Exercise: Retype the whole listing below exactly, keeping every picture out of it.

+-------+

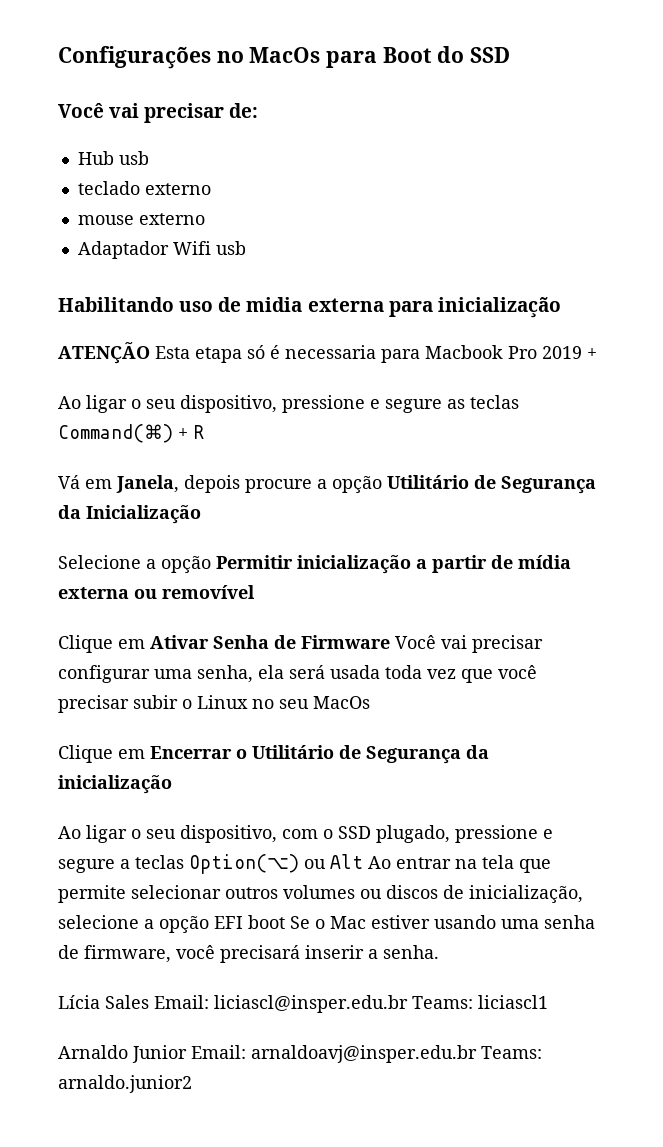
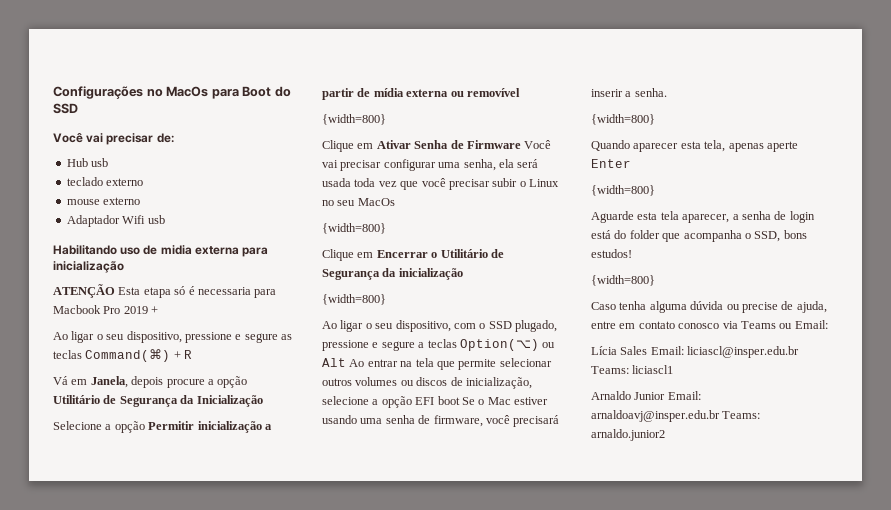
(255, 592) none -> [322,114,386,125] // {width=800}
(370, 702) none -> [322,223,386,234] // {width=800}
(172, 784) none -> [322,294,386,305] // {width=800}
(439, 952) none -> [591,114,655,125] [591,140,798,152] [591,159,631,168] [591,185,655,196] [591,211,815,223] [591,230,807,242] [591,249,632,258] [591,275,655,286] [591,301,827,313] [591,320,828,329] // {width=800} // Quando aparecer esta tela, apenas aperte Enter // {width=800} // Aguarde esta tela aparecer, a senha de login está do folder que acompanha o SSD, bons estudos! // {width=800} // Caso tenha alguma dúvida ou precise de ajuda, entre em contato conosco via Teams ou Email:

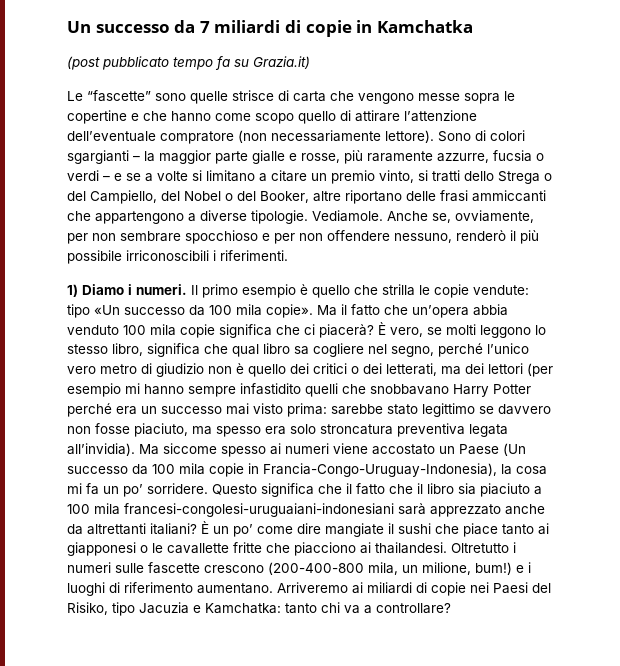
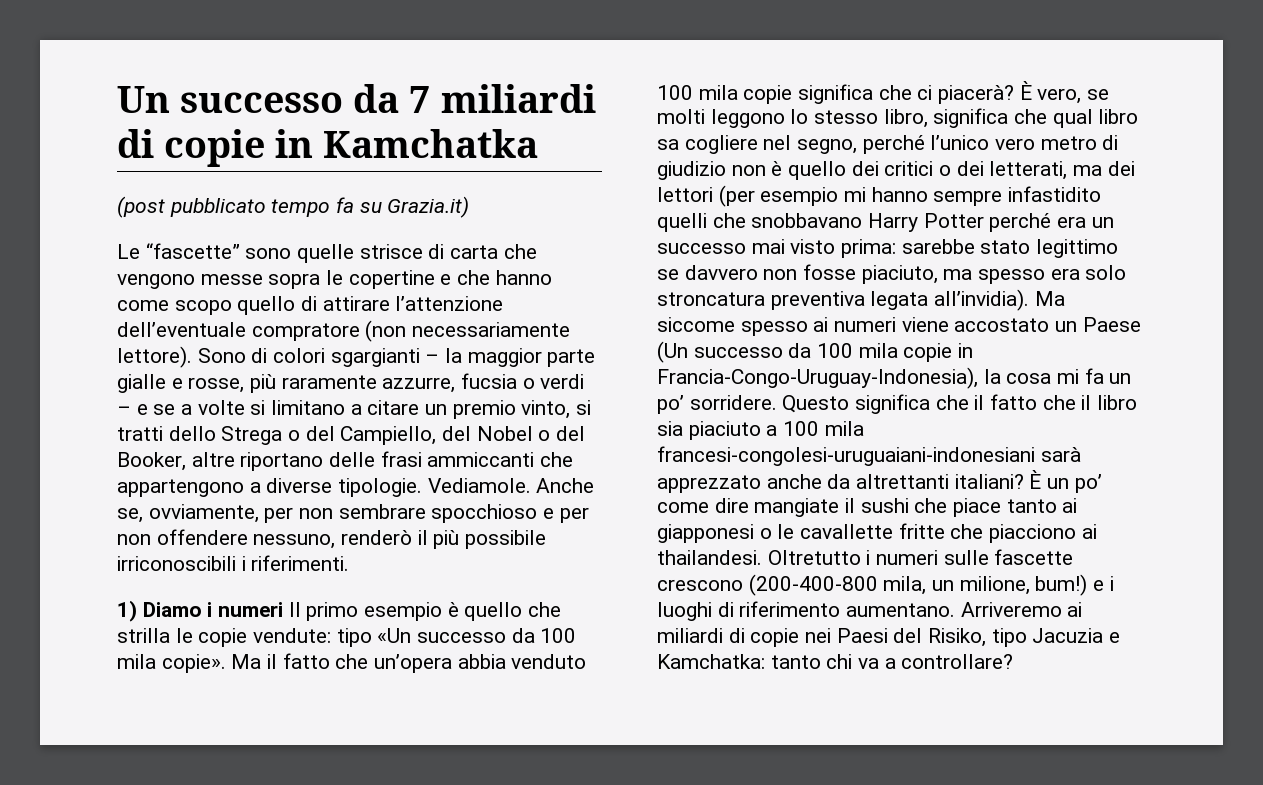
[136,284,187,295] numeri. -> [218,602,284,617] numeri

+-------+

Solution for this problem:
(255, 592) none -> [322,114,386,125] // {width=800}
(370, 702) none -> [322,223,386,234] // {width=800}
(172, 784) none -> [322,294,386,305] // {width=800}
(439, 952) none -> [591,114,655,125] [591,140,798,152] [591,159,631,168] [591,185,655,196] [591,211,815,223] [591,230,807,242] [591,249,632,258] [591,275,655,286] [591,301,827,313] [591,320,828,329] // {width=800} // Quando aparecer esta tela, apenas aperte Enter // {width=800} // Aguarde esta tela aparecer, a senha de login está do folder que acompanha o SSD, bons estudos! // {width=800} // Caso tenha alguma dúvida ou precise de ajuda, entre em contato conosco via Teams ou Email:

[136,284,187,295] numeri. -> [218,602,284,617] numeri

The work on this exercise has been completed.